Attorney Steven A. Schwartz admitted in a statement that he had used OpenAI’s chatbot for his research. To verify matters, he did the only reasonable thing: he asked the chatbot if it was lying.
When asked for a source, ChatGPT went on to apologize for earlier confusion and insisted the case was genuine, saying it could be found on Westlaw and LexisNexis. Satisfied, he asked if the other cases were fake, and ChatGPT claimed they were all real.
The opposing attorney brought the issue to the court’s attention in painful detail as he recounted how Levidow, Levidow & Oberman’s attorneys were a card full of lies. In one example, a non-existent case called Varghese v. China Southern Airlines Co., Ltd., the chatbot appeared to refer to another genuine case, Zicherman v. Korean Air Lines Co., Ltd., but got the date (and other details) wrong and said it was decided 12 years after the original 1996 decision.

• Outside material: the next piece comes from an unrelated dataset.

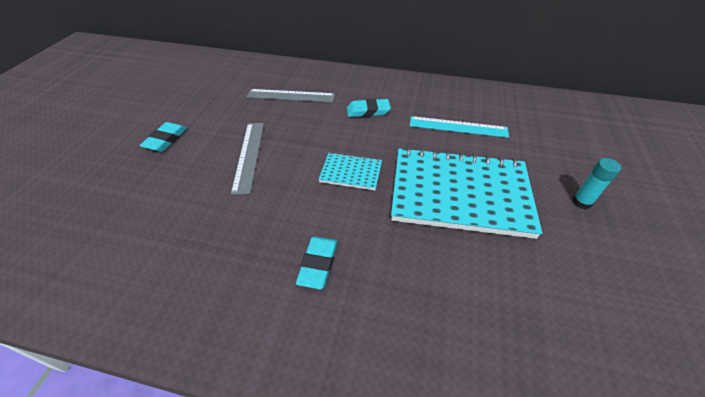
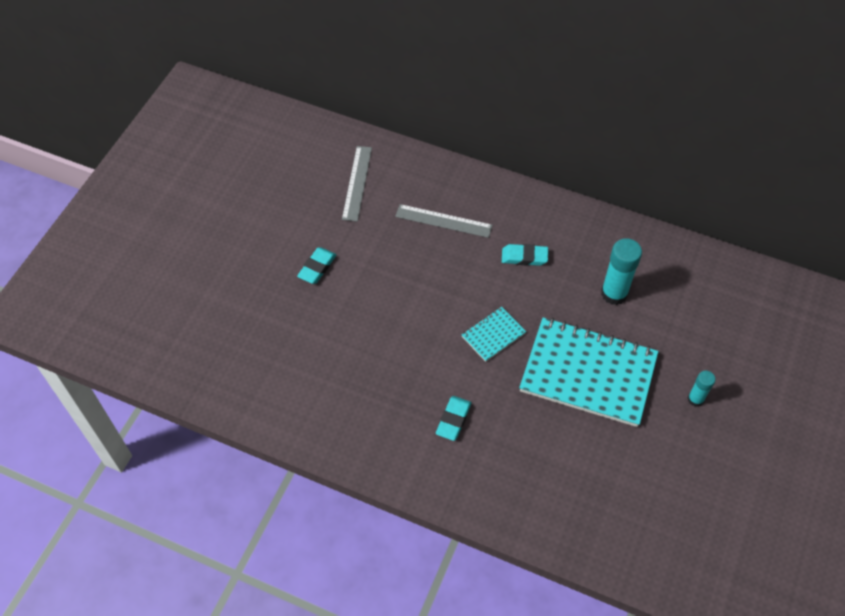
camera: 10 degrees right, 10 degrees up
(249, 155) = (398, 300): grey ruler -> grey ruler (357, 183)
(351, 172) = (493, 335): turquoise notebook -> turquoise notebook turned 60 degrees counterclockwise
(458, 127) = (614, 293): turquoise ruler -> turquoise glue stick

Schwartz says he was “unaware of the possibility that the content could be fake.” He “strongly regrets having used generative artificial intelligence to supplement the legal research conducted here and will never do so in the future without absolute verification of its authenticity.”
Schwartz is not admitted to practice in the Southern District of New York, but originally filed the lawsuit before it was moved to that court and says he continued to work on it. Another attorney at the same firm, Peter LoDuca, was named attorney in the case, and he must appear before the judge to explain what happened.